_What this task involves_
Down to the last line, write out the entries below exactly and omit all pictures.

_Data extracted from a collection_
════════════════════

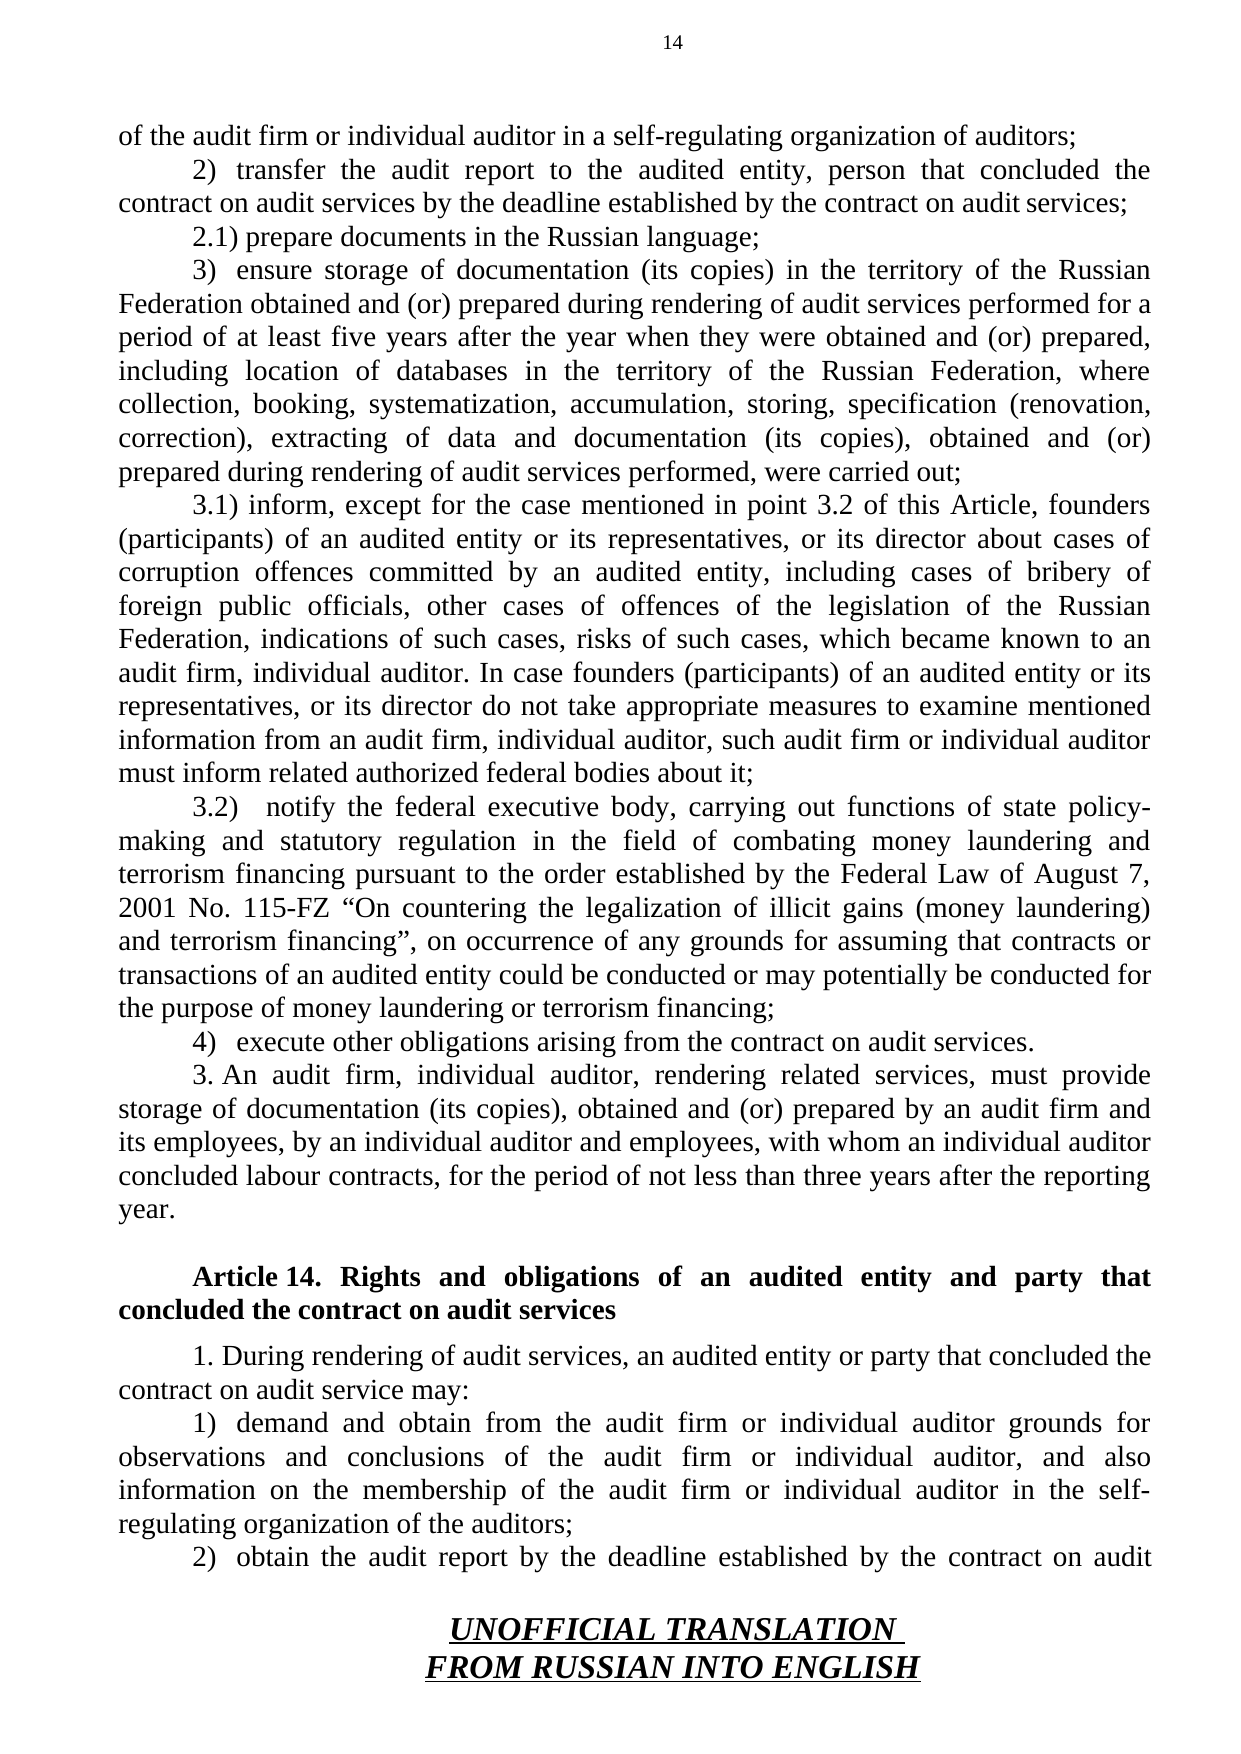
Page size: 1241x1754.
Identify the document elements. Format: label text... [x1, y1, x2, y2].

list An audit firm, individual auditor, rendering related services, must provide storage of documentation (its copies), obtained and (or) prepared by an audit firm and its employees, by an individual auditor and employees, with whom an individual auditor concluded labour contracts, for the period of not less than three years after the reporting year. [118, 1057, 1152, 1225]
text 2.1) prepare documents in the Russian language; [118, 219, 1152, 252]
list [118, 1539, 1152, 1573]
list transfer the audit report to the audited entity, person that concluded the contract on audit services by the deadline established by the contract on audit services; [118, 152, 1152, 219]
text 3.2) notify the federal executive body, carrying out functions of state policy-making and statutory regulation in the field of combating money laundering and terrorism financing pursuant to the order established by the Federal Law of August 7, 2001 No. 115-FZ “On countering the legalization of illicit gains (money laundering) and terrorism financing”, on occurrence of any grounds for assuming that contracts or transactions of an audited entity could be conducted or may potentially be conducted for the purpose of money laundering or terrorism financing; [118, 789, 1152, 1024]
text Article 14. Rights and obligations of an audited entity and party that concluded the contract on audit services [118, 1259, 1152, 1326]
list During rendering of audit services, an audited entity or party that concluded the contract on audit service may: [118, 1338, 1152, 1405]
list ensure storage of documentation (its copies) in the territory of the Russian Federation obtained and (or) prepared during rendering of audit services performed for a period of at least five years after the year when they were obtained and (or) prepared, including location of databases in the territory of the Russian Federation, where collection, booking, systematization, accumulation, storing, specification (renovation, correction), extracting of data and documentation (its copies), obtained and (or) prepared during rendering of audit services performed, were carried out; [118, 252, 1152, 487]
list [118, 118, 1152, 152]
list execute other obligations arising from the contract on audit services. [118, 1024, 1152, 1057]
list demand and obtain from the audit firm or individual auditor grounds for observations and conclusions of the audit firm or individual auditor, and also information on the membership of the audit firm or individual auditor in the self-regulating organization of the auditors; [118, 1405, 1152, 1539]
text 3.1) inform, except for the case mentioned in point 3.2 of this Article, founders (participants) of an audited entity or its representatives, or its director about cases of corruption offences committed by an audited entity, including cases of bribery of foreign public officials, other cases of offences of the legislation of the Russian Federation, indications of such cases, risks of such cases, which became known to an audit firm, individual auditor. In case founders (participants) of an audited entity or its representatives, or its director do not take appropriate measures to examine mentioned information from an audit firm, individual auditor, such audit firm or individual auditor must inform related authorized federal bodies about it; [118, 487, 1152, 789]
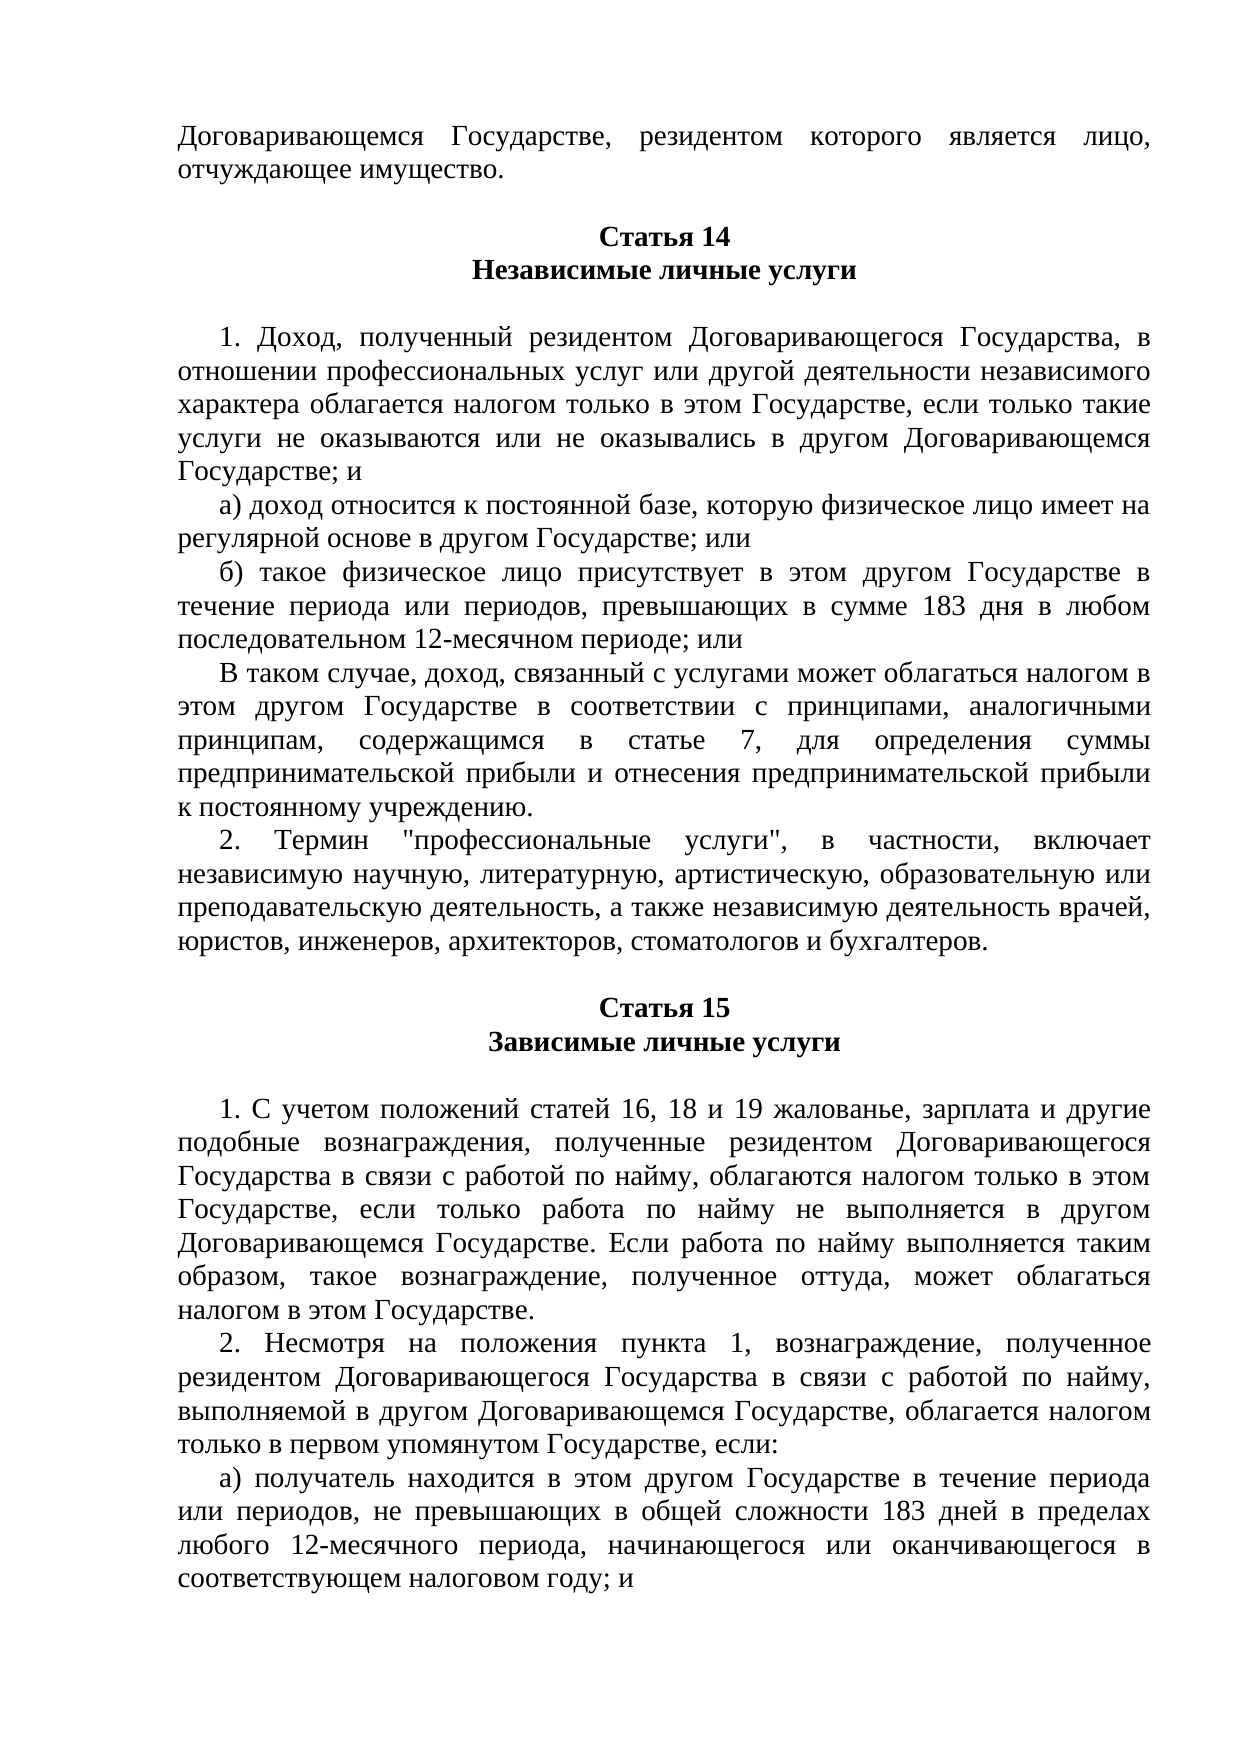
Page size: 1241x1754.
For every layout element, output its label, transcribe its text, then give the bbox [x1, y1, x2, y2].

text В таком случае, доход, связанный с услугами может облагаться налогом в этом другом Государстве в соответствии с принципами, аналогичными принципам, содержащимся в статье 7, для определения суммы предпринимательской прибыли и отнесения предпринимательской прибыли к постоянному учреждению. [177, 655, 1152, 822]
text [177, 118, 1152, 185]
text Статья 15 [177, 990, 1152, 1024]
text 2. Несмотря на положения пункта 1, вознаграждение, полученное резидентом Договаривающегося Государства в связи с работой по найму, выполняемой в другом Договаривающемся Государстве, облагается налогом только в первом упомянутом Государстве, если: [177, 1326, 1152, 1460]
text 2. Термин "профессиональные услуги", в частности, включает независимую научную, литературную, артистическую, образовательную или преподавательскую деятельность, а также независимую деятельность врачей, юристов, инженеров, архитекторов, стоматологов и бухгалтеров. [177, 822, 1152, 957]
text 1. С учетом положений статей 16, 18 и 19 жалованье, зарплата и другие подобные вознаграждения, полученные резидентом Договаривающегося Государства в связи с работой по найму, облагаются налогом только в этом Государстве, если только работа по найму не выполняется в другом Договаривающемся Государстве. Если работа по найму выполняется таким образом, такое вознаграждение, полученное оттуда, может облагаться налогом в этом Государстве. [177, 1091, 1152, 1326]
text Статья 14 [177, 219, 1152, 252]
text Независимые личные услуги [177, 252, 1152, 286]
text а) получатель находится в этом другом Государстве в течение периода или периодов, не превышающих в общей сложности 183 дней в пределах любого 12-месячного периода, начинающегося или оканчивающегося в соответствующем налоговом году; и [177, 1460, 1152, 1594]
text а) доход относится к постоянной базе, которую физическое лицо имеет на регулярной основе в другом Государстве; или [177, 487, 1152, 554]
text 1. Доход, полученный резидентом Договаривающегося Государства, в отношении профессиональных услуг или другой деятельности независимого характера облагается налогом только в этом Государстве, если только такие услуги не оказываются или не оказывались в другом Договаривающемся Государстве; и [177, 319, 1152, 487]
text Зависимые личные услуги [177, 1024, 1152, 1057]
text б) такое физическое лицо присутствует в этом другом Государстве в течение периода или периодов, превышающих в сумме 183 дня в любом последовательном 12-месячном периоде; или [177, 554, 1152, 655]
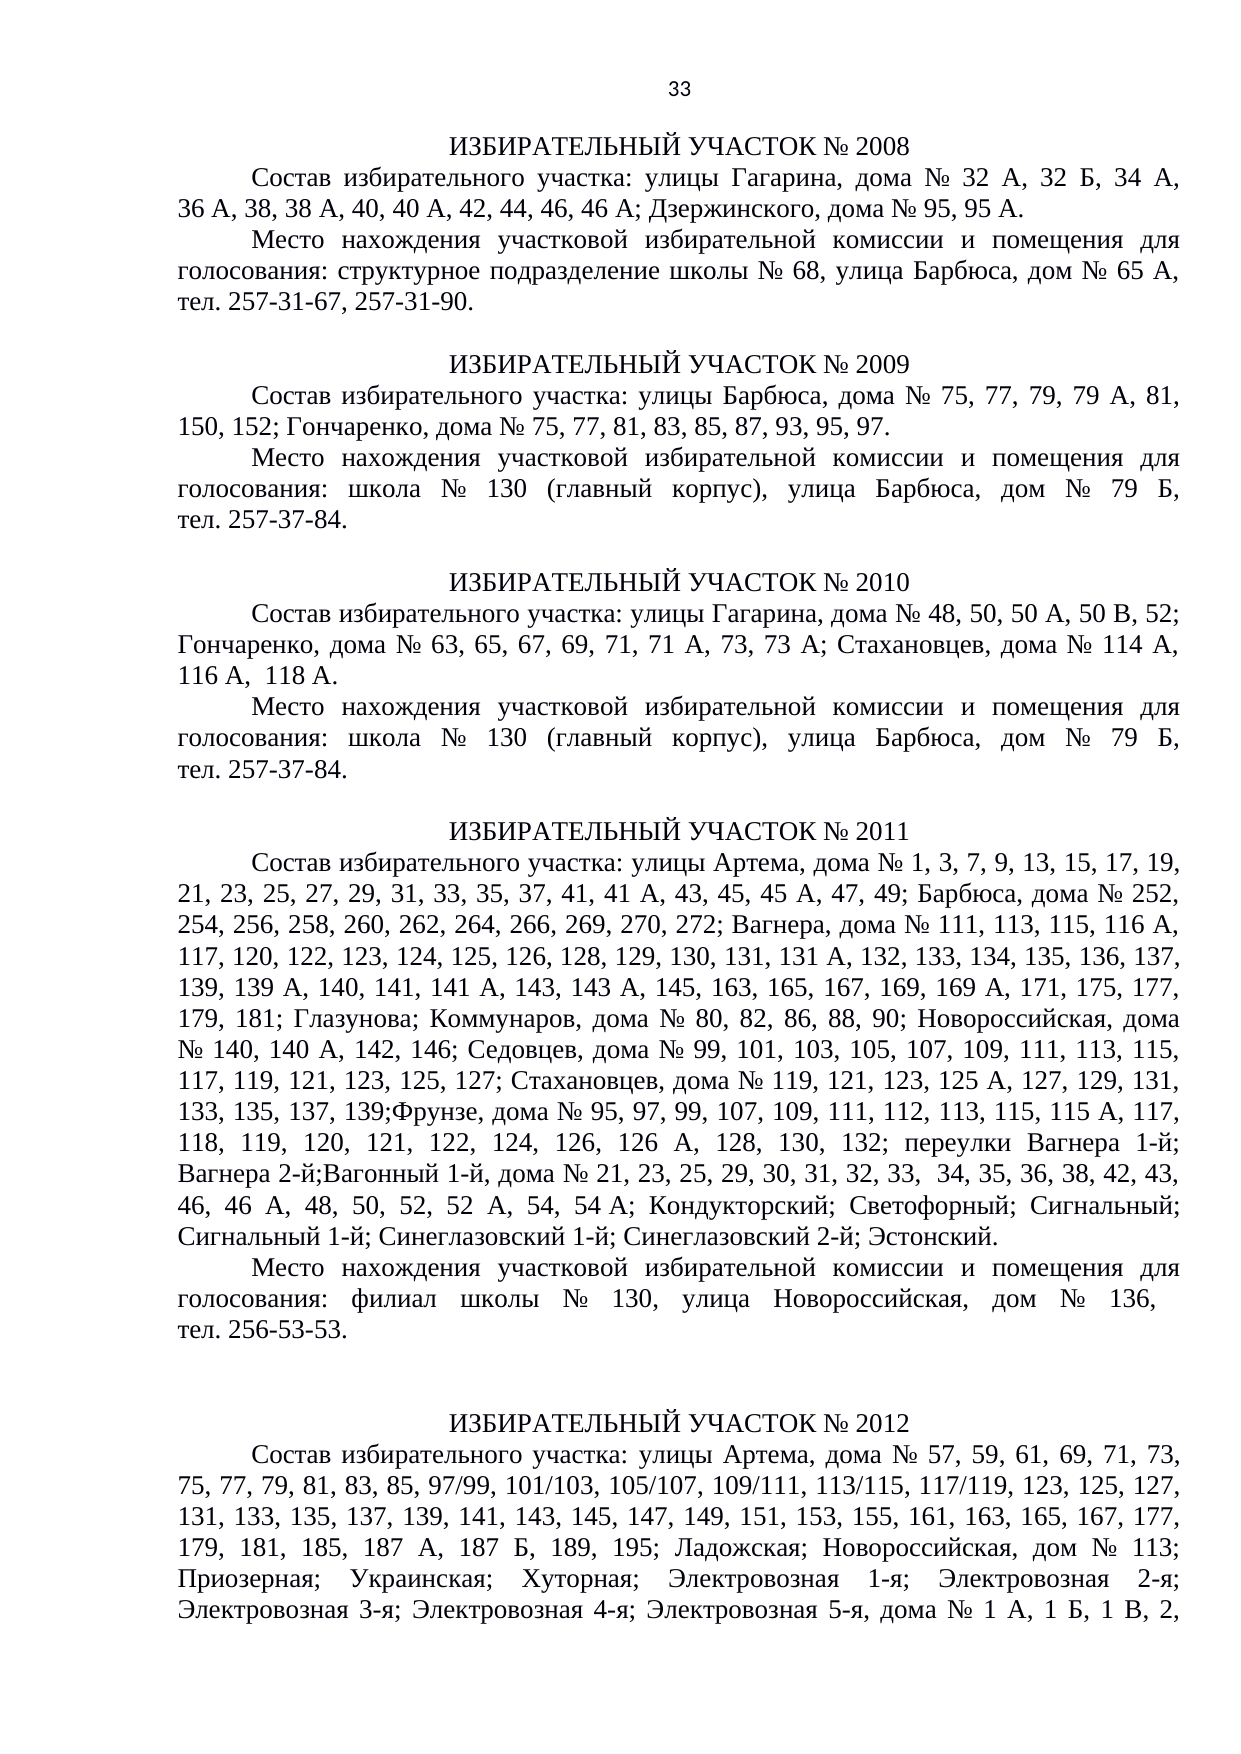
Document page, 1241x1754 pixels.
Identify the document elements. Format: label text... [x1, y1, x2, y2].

════════════════════

_Output for this task_
Page size: 1241x1754.
Identify the document elements. Format: label text... [x1, y1, x2, y2].

list An audit firm, individual auditor, rendering related services, must provide storage of documentation (its copies), obtained and (or) prepared by an audit firm and its employees, by an individual auditor and employees, with whom an individual auditor concluded labour contracts, for the period of not less than three years after the reporting year. [118, 1057, 1152, 1225]
text 2.1) prepare documents in the Russian language; [118, 219, 1152, 252]
list [118, 1539, 1152, 1573]
list transfer the audit report to the audited entity, person that concluded the contract on audit services by the deadline established by the contract on audit services; [118, 152, 1152, 219]
text 3.2) notify the federal executive body, carrying out functions of state policy-making and statutory regulation in the field of combating money laundering and terrorism financing pursuant to the order established by the Federal Law of August 7, 2001 No. 115-FZ “On countering the legalization of illicit gains (money laundering) and terrorism financing”, on occurrence of any grounds for assuming that contracts or transactions of an audited entity could be conducted or may potentially be conducted for the purpose of money laundering or terrorism financing; [118, 789, 1152, 1024]
text Article 14. Rights and obligations of an audited entity and party that concluded the contract on audit services [118, 1259, 1152, 1326]
list During rendering of audit services, an audited entity or party that concluded the contract on audit service may: [118, 1338, 1152, 1405]
list ensure storage of documentation (its copies) in the territory of the Russian Federation obtained and (or) prepared during rendering of audit services performed for a period of at least five years after the year when they were obtained and (or) prepared, including location of databases in the territory of the Russian Federation, where collection, booking, systematization, accumulation, storing, specification (renovation, correction), extracting of data and documentation (its copies), obtained and (or) prepared during rendering of audit services performed, were carried out; [118, 252, 1152, 487]
list [118, 118, 1152, 152]
list execute other obligations arising from the contract on audit services. [118, 1024, 1152, 1057]
list demand and obtain from the audit firm or individual auditor grounds for observations and conclusions of the audit firm or individual auditor, and also information on the membership of the audit firm or individual auditor in the self-regulating organization of the auditors; [118, 1405, 1152, 1539]
text 3.1) inform, except for the case mentioned in point 3.2 of this Article, founders (participants) of an audited entity or its representatives, or its director about cases of corruption offences committed by an audited entity, including cases of bribery of foreign public officials, other cases of offences of the legislation of the Russian Federation, indications of such cases, risks of such cases, which became known to an audit firm, individual auditor. In case founders (participants) of an audited entity or its representatives, or its director do not take appropriate measures to examine mentioned information from an audit firm, individual auditor, such audit firm or individual auditor must inform related authorized federal bodies about it; [118, 487, 1152, 789]
Page size: 1241x1754.
For every layout element, output its label, transcribe its text, then give the bbox [x1, y1, x2, y2].

text В таком случае, доход, связанный с услугами может облагаться налогом в этом другом Государстве в соответствии с принципами, аналогичными принципам, содержащимся в статье 7, для определения суммы предпринимательской прибыли и отнесения предпринимательской прибыли к постоянному учреждению. [177, 655, 1152, 822]
text [177, 118, 1152, 185]
text Статья 15 [177, 990, 1152, 1024]
text 2. Несмотря на положения пункта 1, вознаграждение, полученное резидентом Договаривающегося Государства в связи с работой по найму, выполняемой в другом Договаривающемся Государстве, облагается налогом только в первом упомянутом Государстве, если: [177, 1326, 1152, 1460]
text 2. Термин "профессиональные услуги", в частности, включает независимую научную, литературную, артистическую, образовательную или преподавательскую деятельность, а также независимую деятельность врачей, юристов, инженеров, архитекторов, стоматологов и бухгалтеров. [177, 822, 1152, 957]
text 1. С учетом положений статей 16, 18 и 19 жалованье, зарплата и другие подобные вознаграждения, полученные резидентом Договаривающегося Государства в связи с работой по найму, облагаются налогом только в этом Государстве, если только работа по найму не выполняется в другом Договаривающемся Государстве. Если работа по найму выполняется таким образом, такое вознаграждение, полученное оттуда, может облагаться налогом в этом Государстве. [177, 1091, 1152, 1326]
text Статья 14 [177, 219, 1152, 252]
text Независимые личные услуги [177, 252, 1152, 286]
text а) получатель находится в этом другом Государстве в течение периода или периодов, не превышающих в общей сложности 183 дней в пределах любого 12-месячного периода, начинающегося или оканчивающегося в соответствующем налоговом году; и [177, 1460, 1152, 1594]
text а) доход относится к постоянной базе, которую физическое лицо имеет на регулярной основе в другом Государстве; или [177, 487, 1152, 554]
text 1. Доход, полученный резидентом Договаривающегося Государства, в отношении профессиональных услуг или другой деятельности независимого характера облагается налогом только в этом Государстве, если только такие услуги не оказываются или не оказывались в другом Договаривающемся Государстве; и [177, 319, 1152, 487]
text Зависимые личные услуги [177, 1024, 1152, 1057]
text б) такое физическое лицо присутствует в этом другом Государстве в течение периода или периодов, превышающих в сумме 183 дня в любом последовательном 12-месячном периоде; или [177, 554, 1152, 655]
Document page, 1241x1754 pixels.
Identify the document elements. Format: label text... [x1, y1, x2, y2].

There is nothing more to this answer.